1. Le dispositif militaire pré positionné
Les effectifs militaires permanents de la France en Afrique sont passés de 8 000 à 5 000 à la fin des années 1990, à la suite de la fermeture des bases françaises en République centrafricaine.
Le dispositif actuel reste important, avec plus de 6 000 hommes répartis sur cinq pays (Djibouti, Sénégal, Côte d'Ivoire, Gabon, Tchad). La base la plus importante est Djibouti avec 2 900 hommes suivie du Sénégal, où les forces françaises du Cap-vert comptent 1 200 hommes, et du Gabon avec 1 000 personnels.
La Côte d'Ivoire et le Tchad sont des cas particuliers. Dans le premier pays, qui accueille des forces françaises pré positionnées de 950 hommes en temps ordinaire, l'opération Licorne, actuellement en cours, réunit 4 000 hommes, tandis que dans le second, les éléments français au Tchad (1.000 hommes), stationnés à N'djamena et Abéché, sont présents au titre du dispositif Epervier, mis en place en février 1986 afin de veiller au maintien de l'intégrité territoriale du pays, et maintenu depuis lors.
Les bases françaises sont installées sur le fondement d'accords bilatéraux de défense ou de coopération militaire technique 1 ( * ) , permettant la présence de troupes, l'utilisation d'emprises et de moyens de communication.
Particulièrement précieuses pour les intérêts nationaux français, notamment pour la protection des ressortissants français et de ceux des Etats tiers, les forces prépositionnées ont connu une première réorientation de leurs missions, d'une mission de présence à celle de relais et de points d'appui à des opérations de projection. Elles se sont également ouvertes davantage vers le pays d'accueil.

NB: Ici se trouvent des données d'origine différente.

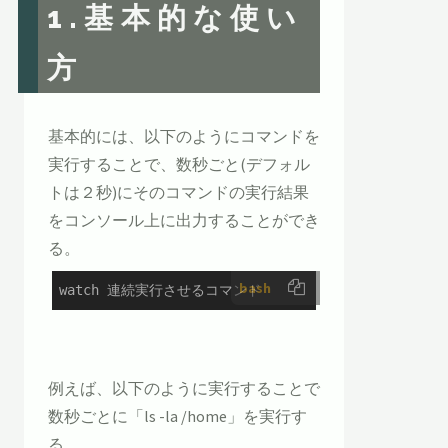
1.基本的な使い
方
基本的には、以下のようにコマンドを
実行することで、数秒ごと(デフォル
トは２秒)にそのコマンドの実行結果
をコンソール上に出力することができ
る。
bash
watch 連続実行させるコマンド
例えば、以下のように実行することで
数秒ごとに「ls -la /home」を実行す
る。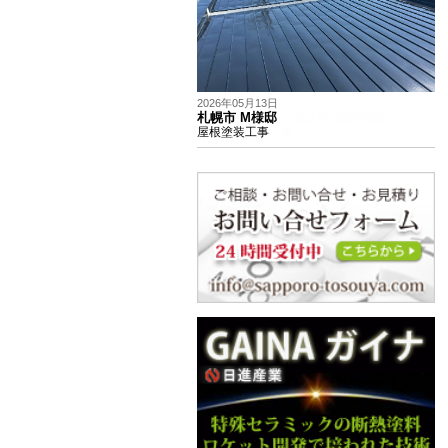
2026年05月13日
札幌市 M様邸
屋根塗装工事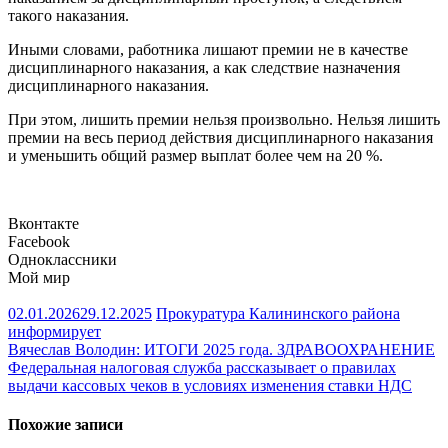
такого наказания.
Иными словами, работника лишают премии не в качестве
дисциплинарного наказания, а как следствие назначения
дисциплинарного наказания.
При этом, лишить премии нельзя произвольно. Нельзя лишить
премии на весь период действия дисциплинарного наказания
и уменьшить общий размер выплат более чем на 20 %.
Вконтакте
Facebook
Одноклассники
Мой мир
02.01.2026
29.12.2025
Прокуратура Калининского района
информирует
Навигация
Вячеслав Володин: ИТОГИ 2025 года. ЗДРАВООХРАНЕНИЕ
Федеральная налоговая служба рассказывает о правилах
по
выдачи кассовых чеков в условиях изменения ставки НДС
записям
Похожие записи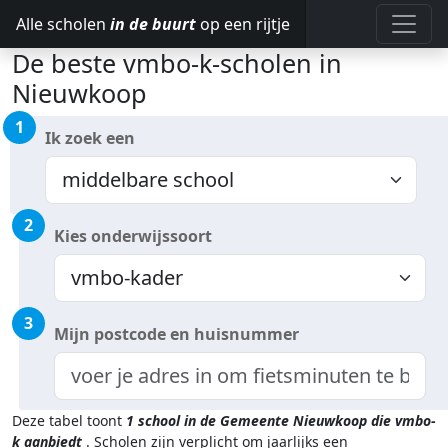
Alle scholen
in de buurt
op een rijtje
De beste vmbo-k-scholen in
Nieuwkoop
1
Ik zoek een
2
Kies onderwijssoort
3
Mijn postcode en huisnummer
Deze tabel toont
1
school in de Gemeente Nieuwkoop
die vmbo-
k aanbiedt
.
Scholen zijn verplicht om jaarlijks een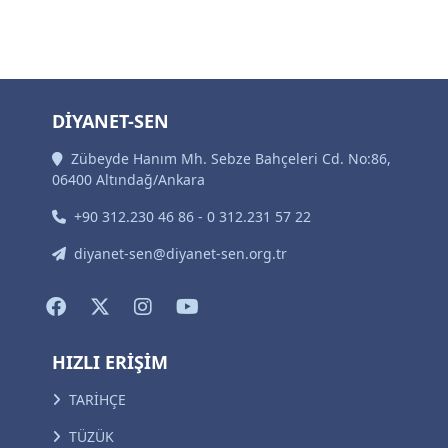
DİYANET-SEN
Zübeyde Hanım Mh. Sebze Bahçeleri Cd. No:86,
06400 Altındağ/Ankara
+90 312.230 46 86 - 0 312.231 57 22
diyanet-sen@diyanet-sen.org.tr
HIZLI ERİŞİM
TARİHÇE
TÜZÜK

Les autorités françaises recherchent la meilleure insertion possible dans l'environnement du pays d'accueil, par le développement des « actions civilo-militaires », de missions de « service public » (lutte contre les incendies, sauvetage en mer...) et, plus récemment, par le recours aux bases pour le soutien opérationnel au programme RECAMP.
Dans un avenir proche, les forces prépositionnées devraient être amenées à soutenir le développement des organisations sous-régionales.
* 1 Accord de défense entre la France et le Sénégal du 29/03/1974, Gabon : accord de défense de1960, Tchad : accord de coopération militaire tecde1976, Djibouti : accord de défense de1977, Côte d'Ivoire : accord de défense du 24/04/1961.